3. The Assembly is of the opinion that it is unfair to keep the depositors waiting until the legal, economic and political questions have been solved between the successor states which have guaranteed these deposits.
4. The Assembly welcomes the fact that certain groups of savers have received at least partial compensation from their governments: those who deposited their savings in LB offices in Slovenia or in “the former Yugoslav Republic of Macedonia” and those who accepted the Croatian Government’s limited offer to transform the savings into Croatian national debt. It considers that similar solutions should be offered to all those whose savings were lost in the collapse of the banking system in the SFRY.
5. The Assembly does not consider it to be its task to take sides in the legal dispute between Slovenia and some of the savers who deposited their savings in Ljubljanska Banka offices located in other former Yugoslav republics, a dispute which has been brought before the European Court of Human Rights by a group of depositors in Croatia.

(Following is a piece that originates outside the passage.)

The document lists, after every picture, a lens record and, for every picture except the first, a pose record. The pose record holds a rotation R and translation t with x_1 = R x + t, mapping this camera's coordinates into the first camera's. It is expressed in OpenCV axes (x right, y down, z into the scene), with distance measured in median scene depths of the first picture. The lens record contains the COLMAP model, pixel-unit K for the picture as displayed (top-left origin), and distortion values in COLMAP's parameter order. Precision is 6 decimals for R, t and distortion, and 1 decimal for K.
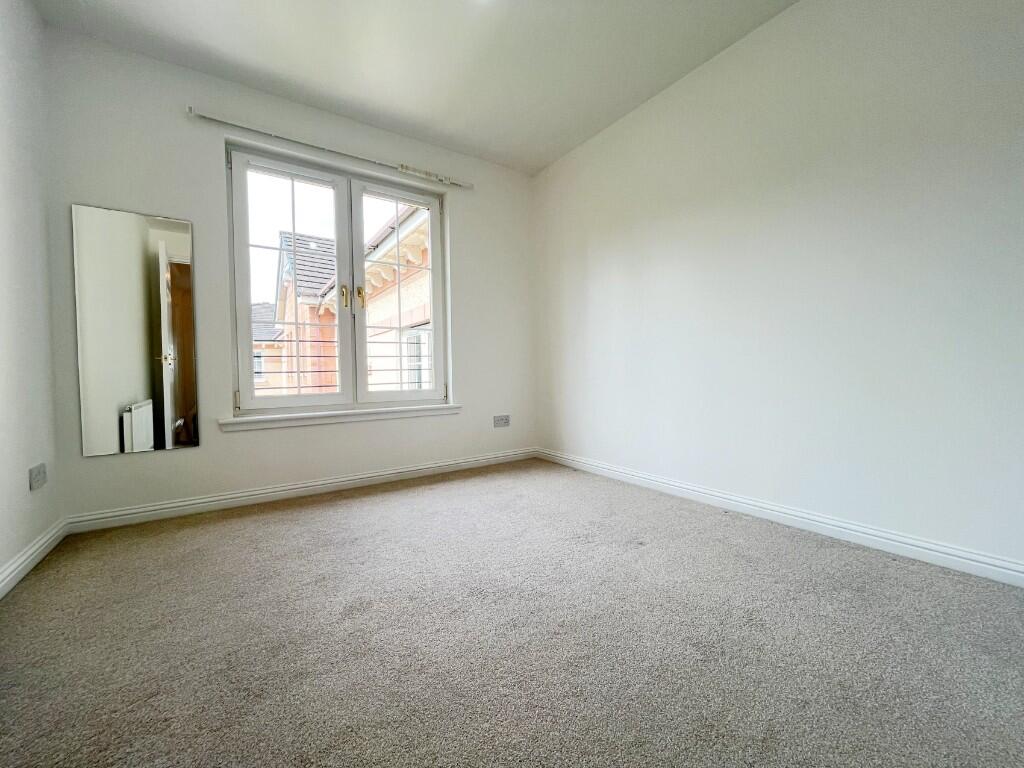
lens RADIAL K [[413.0, 0, 512.0], [0, 413.0, 384.0], [0, 0, 1]] dist [-0.000199, -0.000026]
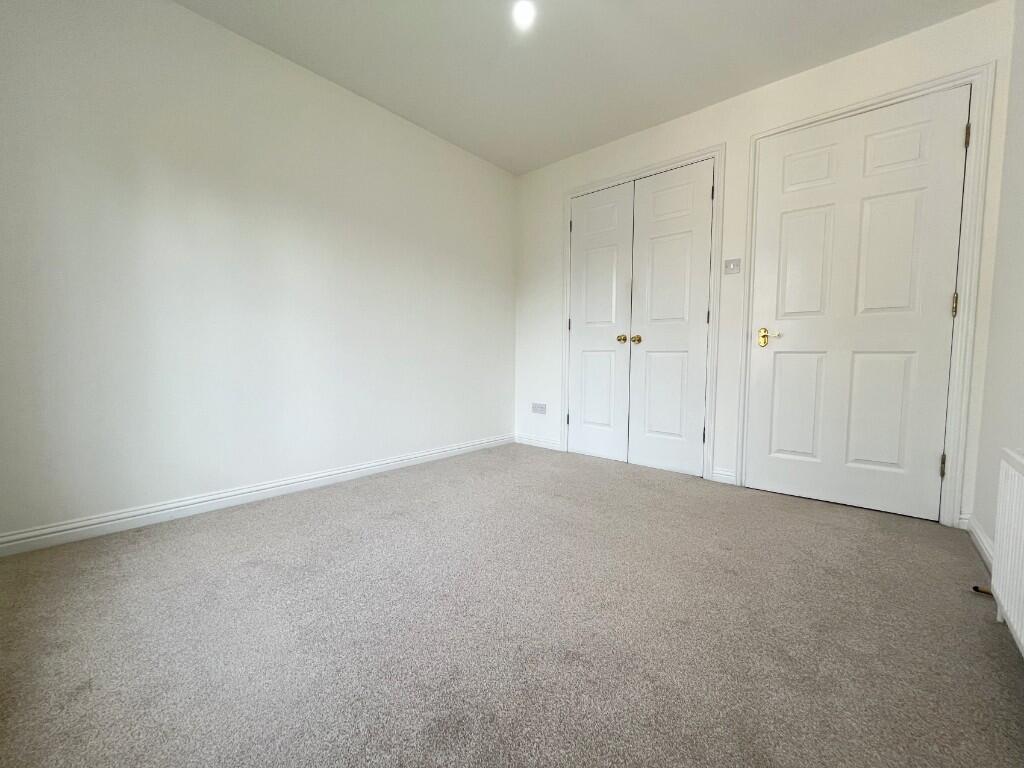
lens RADIAL K [[413.0, 0, 512.0], [0, 413.0, 384.0], [0, 0, 1]] dist [-0.000199, -0.000026]
pose [[-0.240413, -0.048285, 0.969469, -0.658708], [0.025513, 0.998103, 0.056037, -0.021179], [-0.970335, 0.038206, -0.238725, 0.762921]]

6. The Assembly therefore considers that it is primarily for the Court, and not the Assembly, to decide on the expediency of invoking, in the cases in question, the principle of protection against expropriation guaranteed by the European Convention on Human Rights, if the Court regards such claims to be admissible.

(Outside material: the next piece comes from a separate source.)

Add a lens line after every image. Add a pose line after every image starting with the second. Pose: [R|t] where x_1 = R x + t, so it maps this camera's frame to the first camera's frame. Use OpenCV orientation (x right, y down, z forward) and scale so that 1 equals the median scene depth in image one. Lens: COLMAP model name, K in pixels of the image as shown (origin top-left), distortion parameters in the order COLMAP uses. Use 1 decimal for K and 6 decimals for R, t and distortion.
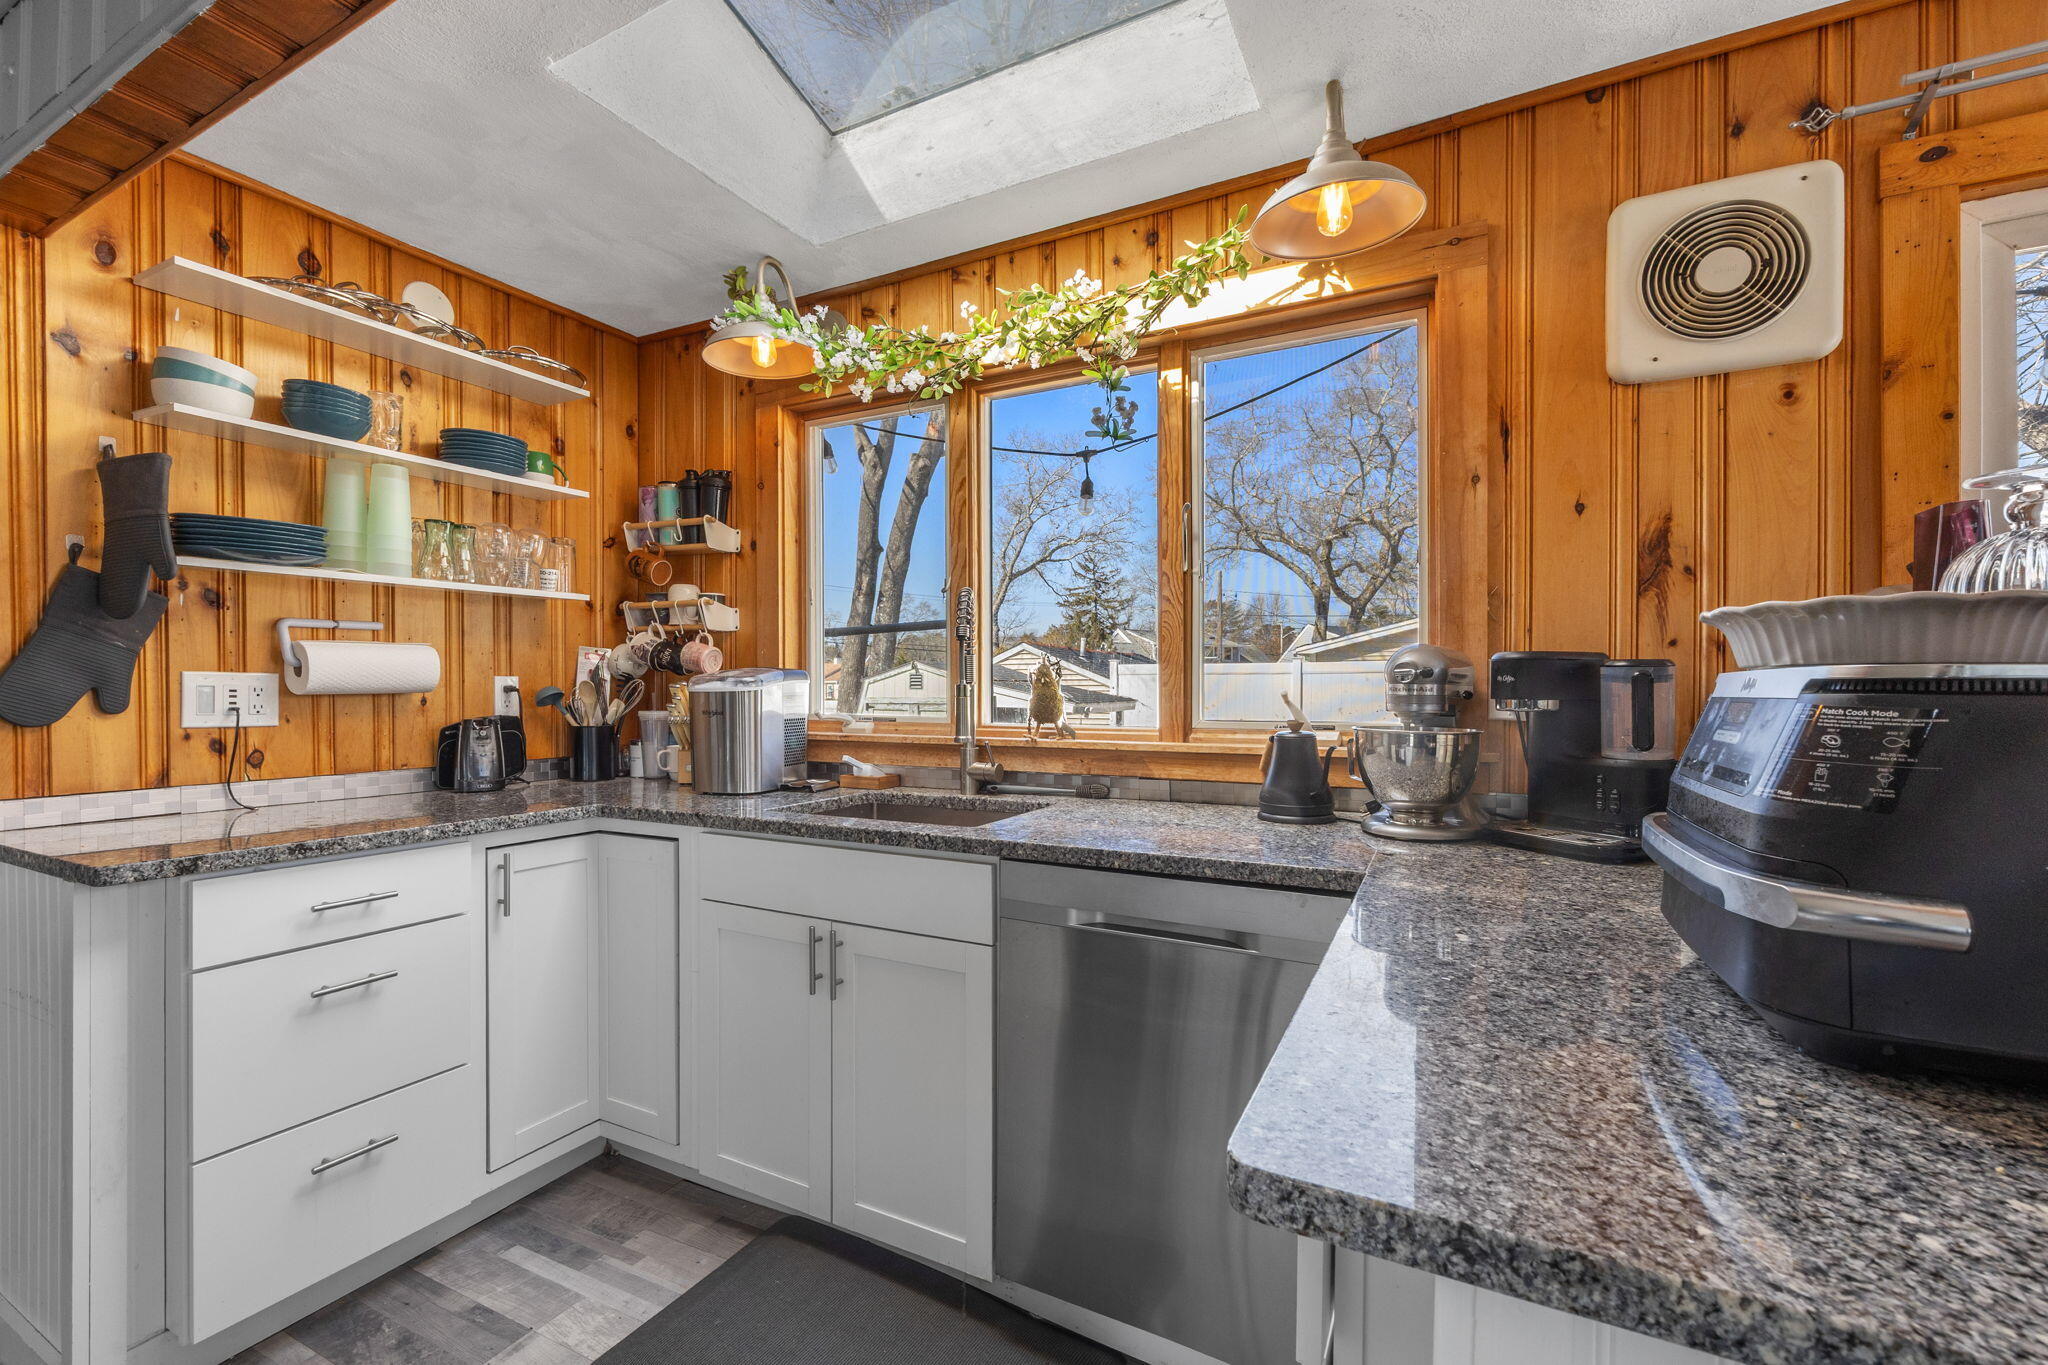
lens RADIAL K [[777.3, 0, 1050.3], [0, 777.3, 698.6], [0, 0, 1]] dist [0.001006, 0.000173]
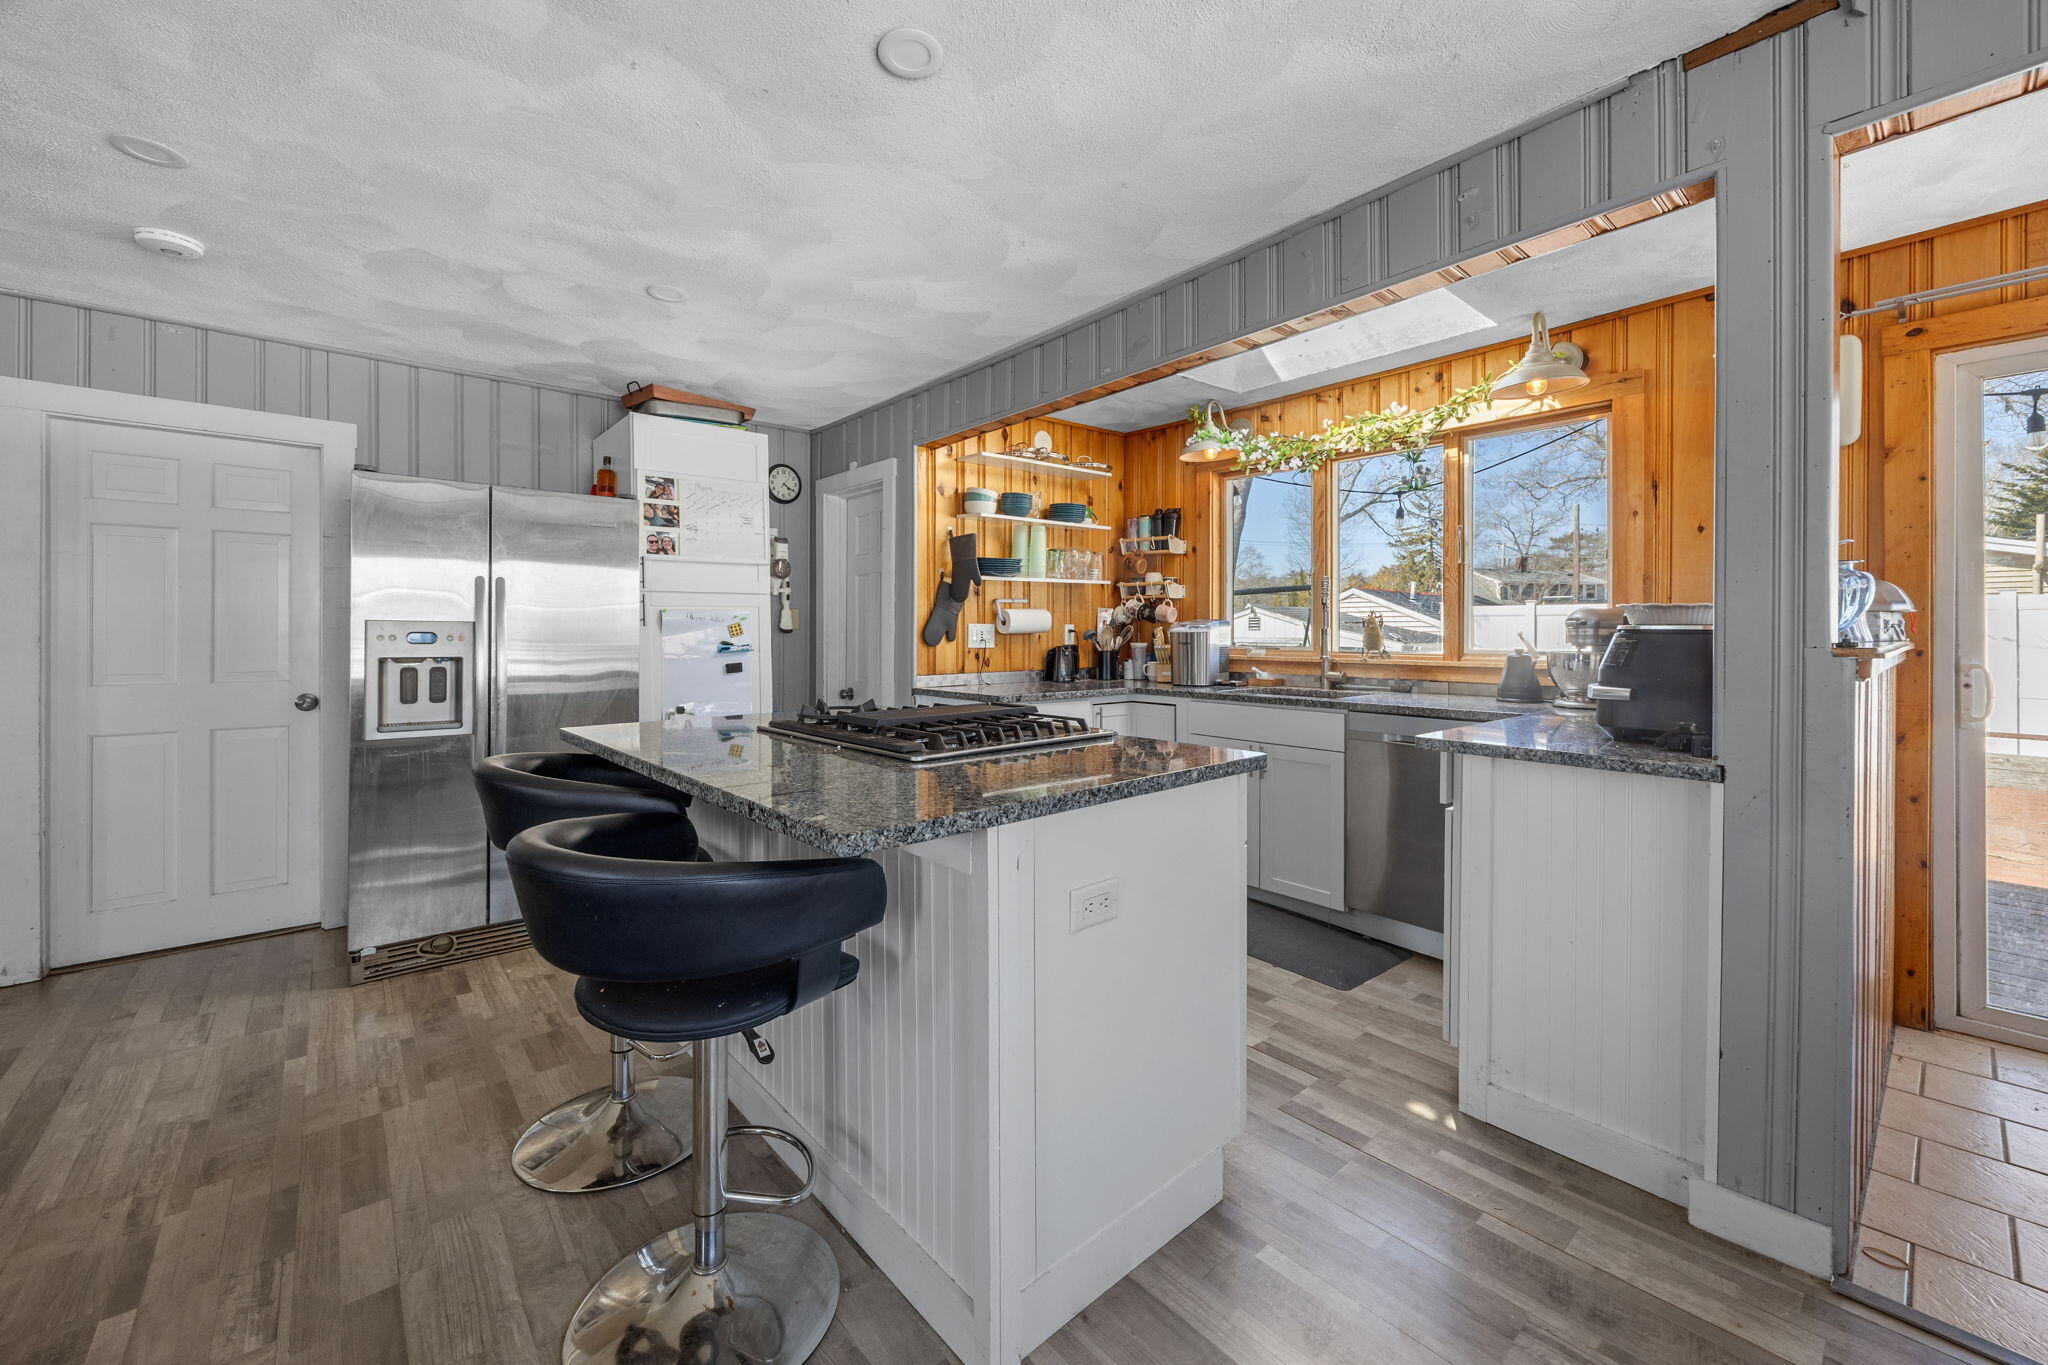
lens RADIAL K [[783.8, 0, 1037.2], [0, 783.8, 640.0], [0, 0, 1]] dist [0.001467, 0.000266]
pose [[0.915684, 0.004629, -0.401871, 0.012328], [-0.004127, 0.999989, 0.002115, 0.007613], [0.401877, -0.000278, 0.915694, -0.949622]]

7. However, notwithstanding the decision of the Court to declare two individual applications from Croatian depositors admissible, the Assembly considers that the matter of compensation for so many thousands of individuals would best be solved politically, between the successor states, instead of an already overburdened Court. The Assembly therefore:
7.1 appeals to the successor countries of the SFRY to address without further delay the plight of the depositors of hard-currency savings in former Yugoslav banks, many of whom lost access to their modest life savings in the collapse of the banking system of the SFRY;
7.2 proposes that the four countries concerned set up a collective fund under the auspices of the Council of Europe in order to compensate the depositors for the capital of their original foreign-currency savings, possibly with some compensation for inflation, in order to help the savers, who have been deprived of access to their life savings for more than ten years. The fund should be financed by all four governments concerned, in principle proportionately to foreign-exchange deposits made on the territory of each of the countries. In negotiating the precise burden-sharing arrangement between the successor countries of the SFRY, due account should be taken of the following factors, in so far as they can be properly established:
a actual hard-currency transfers made to the Ljubljana office of Ljubljanska Banka of savings deposited in offices located in other republics and use of such funds for the economic development of Slovenia;
b the possibility offered, or not, to Ljubljanska Banka to pursue its banking activities in the other republics after the breakdown of the SFRY, thus making it possible for the LB to recover debts owed by clients for loans granted;
c the fact that compensation has already been given to depositors by some states and that the claims of these depositors have been taken over by those states;
7.3 invites the European Union to examine the possibility of making a contribution to the collective fund;
7.4 instructs its Committee on Economic Affairs and Development to study the arrangements for setting up the above-mentioned collective fund.